(Dataset excerpts)

..........

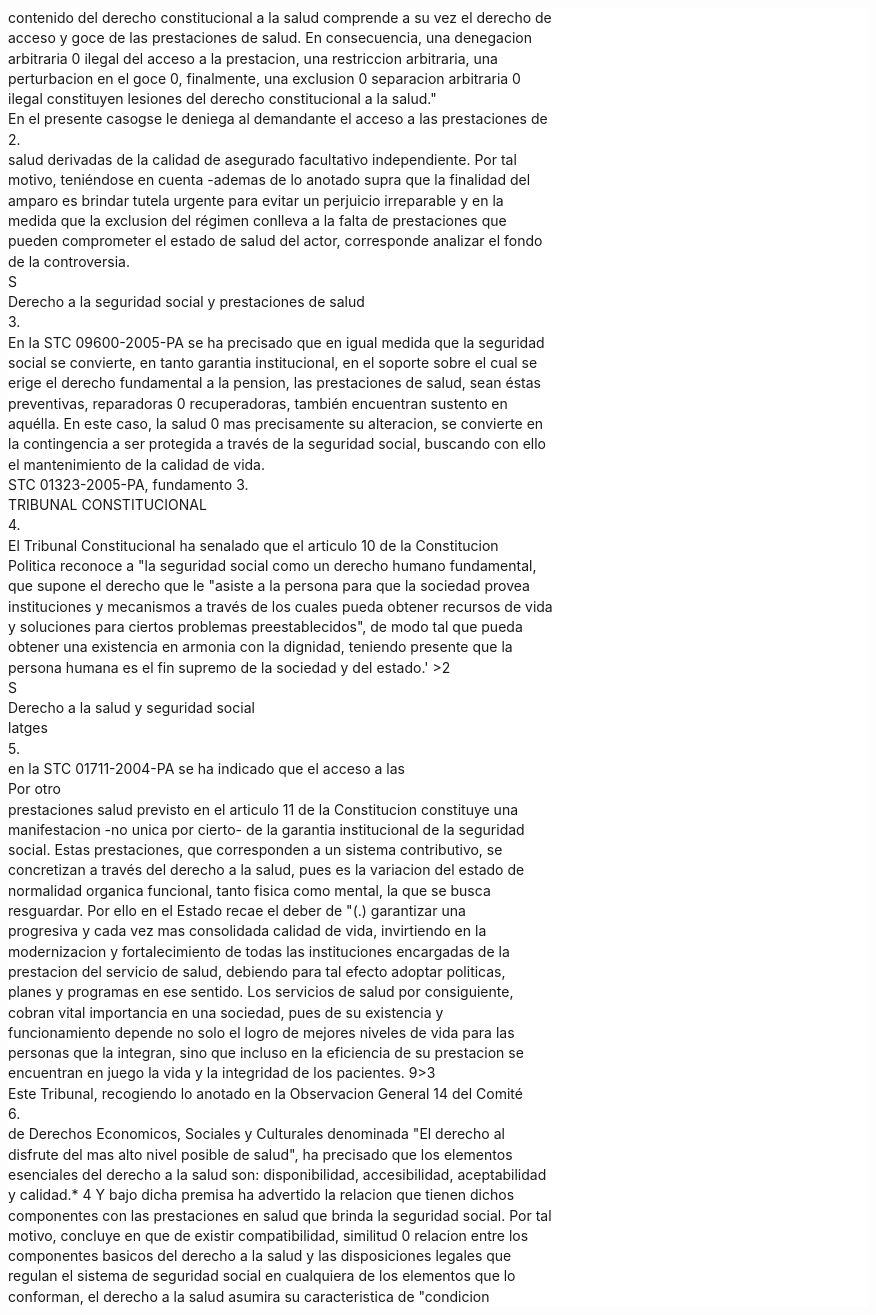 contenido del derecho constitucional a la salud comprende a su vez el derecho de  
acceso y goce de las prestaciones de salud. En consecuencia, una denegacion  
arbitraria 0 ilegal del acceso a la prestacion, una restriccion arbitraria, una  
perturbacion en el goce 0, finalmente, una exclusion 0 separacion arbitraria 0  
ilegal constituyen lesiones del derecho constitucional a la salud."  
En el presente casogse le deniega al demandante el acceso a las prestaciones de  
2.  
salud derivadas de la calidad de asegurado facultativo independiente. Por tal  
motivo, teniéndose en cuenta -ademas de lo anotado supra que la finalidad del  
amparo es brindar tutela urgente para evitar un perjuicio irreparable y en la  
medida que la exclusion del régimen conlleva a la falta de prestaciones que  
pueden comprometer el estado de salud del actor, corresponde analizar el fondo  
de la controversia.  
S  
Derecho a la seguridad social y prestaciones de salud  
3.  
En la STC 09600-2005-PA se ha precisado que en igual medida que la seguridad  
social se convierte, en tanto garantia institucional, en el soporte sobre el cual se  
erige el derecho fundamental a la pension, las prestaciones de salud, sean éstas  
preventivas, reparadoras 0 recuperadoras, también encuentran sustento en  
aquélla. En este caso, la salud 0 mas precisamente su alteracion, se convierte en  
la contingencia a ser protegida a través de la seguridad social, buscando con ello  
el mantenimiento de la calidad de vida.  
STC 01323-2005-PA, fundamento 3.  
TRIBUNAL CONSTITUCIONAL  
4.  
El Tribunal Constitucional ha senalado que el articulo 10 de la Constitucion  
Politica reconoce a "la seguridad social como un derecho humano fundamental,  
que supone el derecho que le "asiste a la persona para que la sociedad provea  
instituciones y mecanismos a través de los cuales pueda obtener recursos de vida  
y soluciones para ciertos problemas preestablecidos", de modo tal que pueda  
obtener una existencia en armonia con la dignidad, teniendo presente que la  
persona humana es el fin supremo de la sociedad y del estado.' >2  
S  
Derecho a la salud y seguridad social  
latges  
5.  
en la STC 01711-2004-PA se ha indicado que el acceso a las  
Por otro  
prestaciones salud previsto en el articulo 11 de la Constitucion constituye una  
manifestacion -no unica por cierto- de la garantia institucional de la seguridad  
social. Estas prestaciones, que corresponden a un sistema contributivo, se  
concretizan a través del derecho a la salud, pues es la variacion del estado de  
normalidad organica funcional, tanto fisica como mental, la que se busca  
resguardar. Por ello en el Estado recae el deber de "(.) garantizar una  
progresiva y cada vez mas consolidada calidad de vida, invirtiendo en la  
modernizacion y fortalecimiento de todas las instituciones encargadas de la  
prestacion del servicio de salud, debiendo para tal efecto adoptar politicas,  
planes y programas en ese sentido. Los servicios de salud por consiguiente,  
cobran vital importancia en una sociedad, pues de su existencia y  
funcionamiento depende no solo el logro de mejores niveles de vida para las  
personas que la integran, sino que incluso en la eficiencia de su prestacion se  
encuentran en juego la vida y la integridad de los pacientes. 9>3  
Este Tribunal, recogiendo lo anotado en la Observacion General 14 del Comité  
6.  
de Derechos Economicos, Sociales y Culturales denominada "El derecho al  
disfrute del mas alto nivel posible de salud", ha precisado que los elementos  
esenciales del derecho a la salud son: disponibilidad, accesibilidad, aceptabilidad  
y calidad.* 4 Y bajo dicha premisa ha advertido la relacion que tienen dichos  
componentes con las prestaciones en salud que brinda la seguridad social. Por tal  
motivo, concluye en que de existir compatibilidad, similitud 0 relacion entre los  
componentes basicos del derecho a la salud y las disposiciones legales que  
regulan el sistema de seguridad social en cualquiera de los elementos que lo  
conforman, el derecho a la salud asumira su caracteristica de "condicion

..........

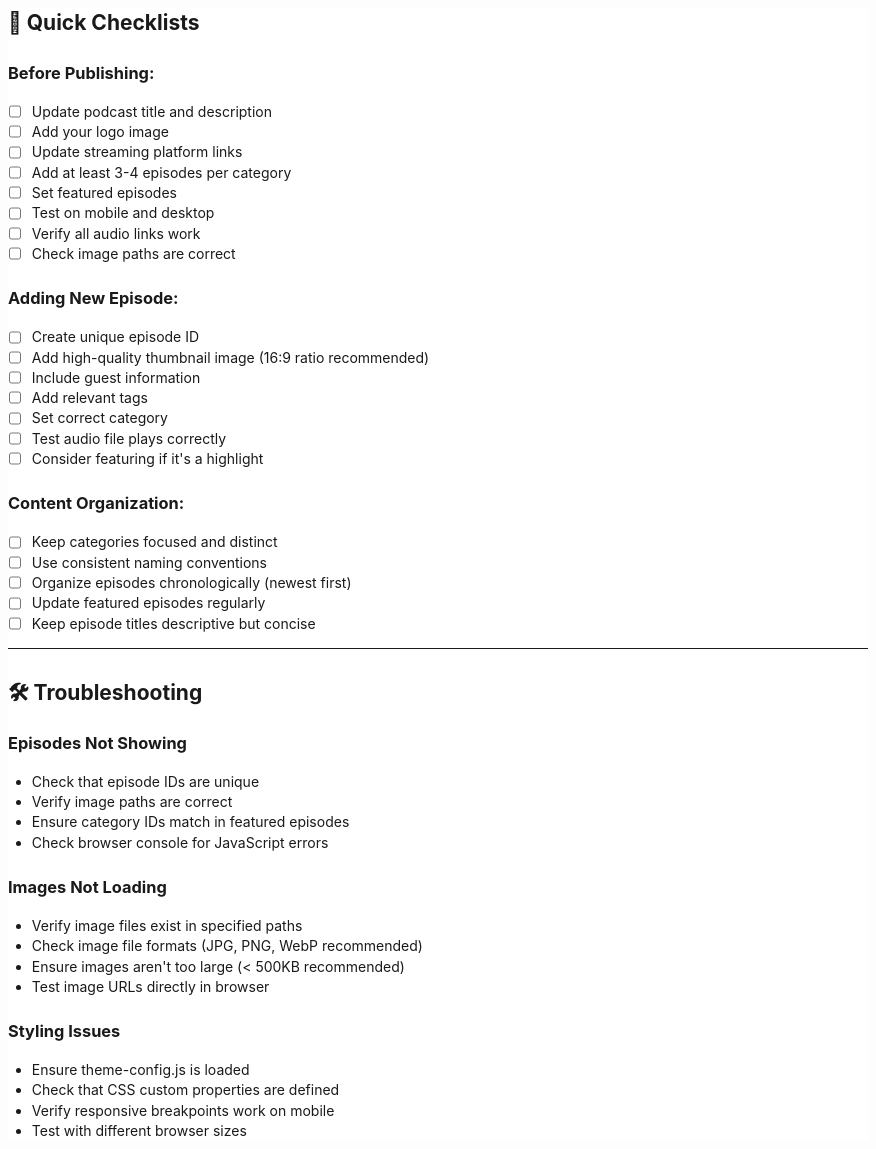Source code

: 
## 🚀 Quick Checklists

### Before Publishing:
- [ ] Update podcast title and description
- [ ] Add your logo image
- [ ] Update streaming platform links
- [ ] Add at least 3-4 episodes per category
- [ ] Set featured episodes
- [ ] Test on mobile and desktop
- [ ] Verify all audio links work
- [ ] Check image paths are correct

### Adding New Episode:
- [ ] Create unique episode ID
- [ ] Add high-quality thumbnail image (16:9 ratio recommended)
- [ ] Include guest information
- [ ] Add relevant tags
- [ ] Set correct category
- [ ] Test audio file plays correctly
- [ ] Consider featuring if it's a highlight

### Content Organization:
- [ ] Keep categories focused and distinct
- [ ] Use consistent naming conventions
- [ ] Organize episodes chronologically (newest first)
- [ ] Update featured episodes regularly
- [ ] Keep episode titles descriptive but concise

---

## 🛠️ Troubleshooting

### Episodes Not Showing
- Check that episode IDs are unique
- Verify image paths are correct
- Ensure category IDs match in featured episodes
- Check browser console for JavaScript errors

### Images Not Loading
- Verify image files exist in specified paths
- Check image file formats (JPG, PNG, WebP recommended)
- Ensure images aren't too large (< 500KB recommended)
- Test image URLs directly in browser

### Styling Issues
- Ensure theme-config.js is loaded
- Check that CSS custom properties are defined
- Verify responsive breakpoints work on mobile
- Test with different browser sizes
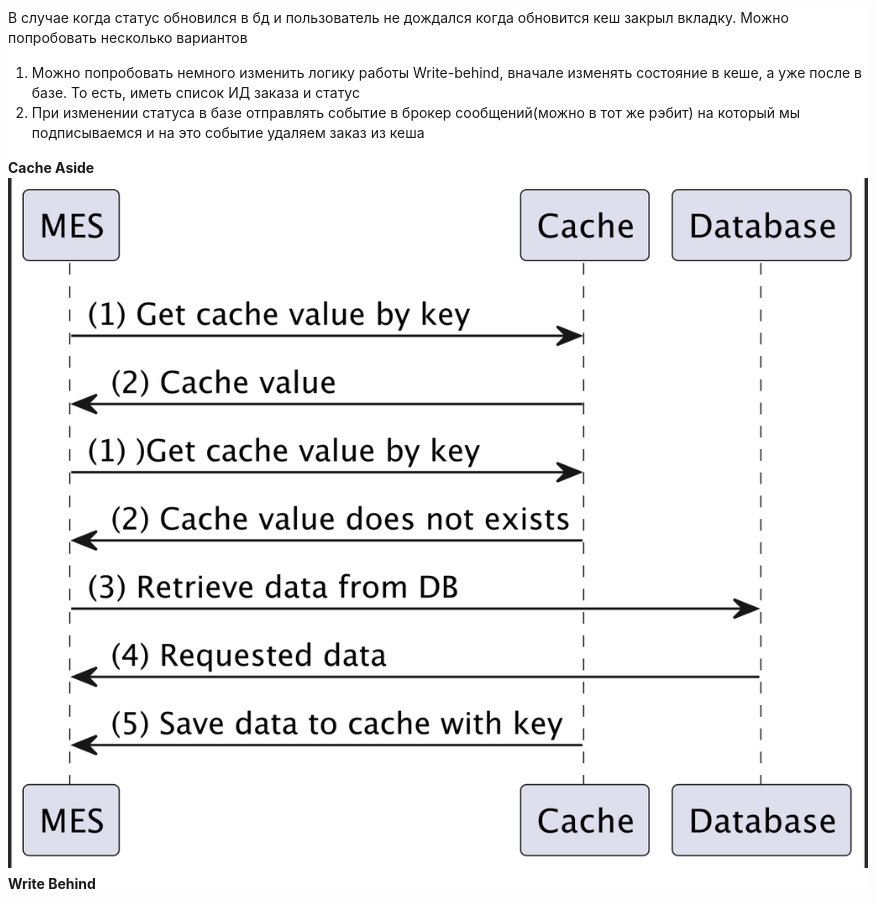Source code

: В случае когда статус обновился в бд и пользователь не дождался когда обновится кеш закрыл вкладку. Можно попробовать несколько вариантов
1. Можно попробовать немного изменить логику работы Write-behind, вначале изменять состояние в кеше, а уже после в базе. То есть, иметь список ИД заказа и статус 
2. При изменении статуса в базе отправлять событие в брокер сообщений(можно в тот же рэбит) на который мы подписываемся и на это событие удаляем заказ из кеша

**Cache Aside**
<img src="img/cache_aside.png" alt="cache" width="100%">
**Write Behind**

..........

TASK DESCRIPTION: Extract exactly and only the lines above from the line containing "planes y programas" through the line containing "personas que la", both end lines included.

SOLUTION TO THE PROBLEM:
planes y programas en ese sentido. Los servicios de salud por consiguiente,  
cobran vital importancia en una sociedad, pues de su existencia y  
funcionamiento depende no solo el logro de mejores niveles de vida para las  
personas que la integran, sino que incluso en la eficiencia de su prestacion se  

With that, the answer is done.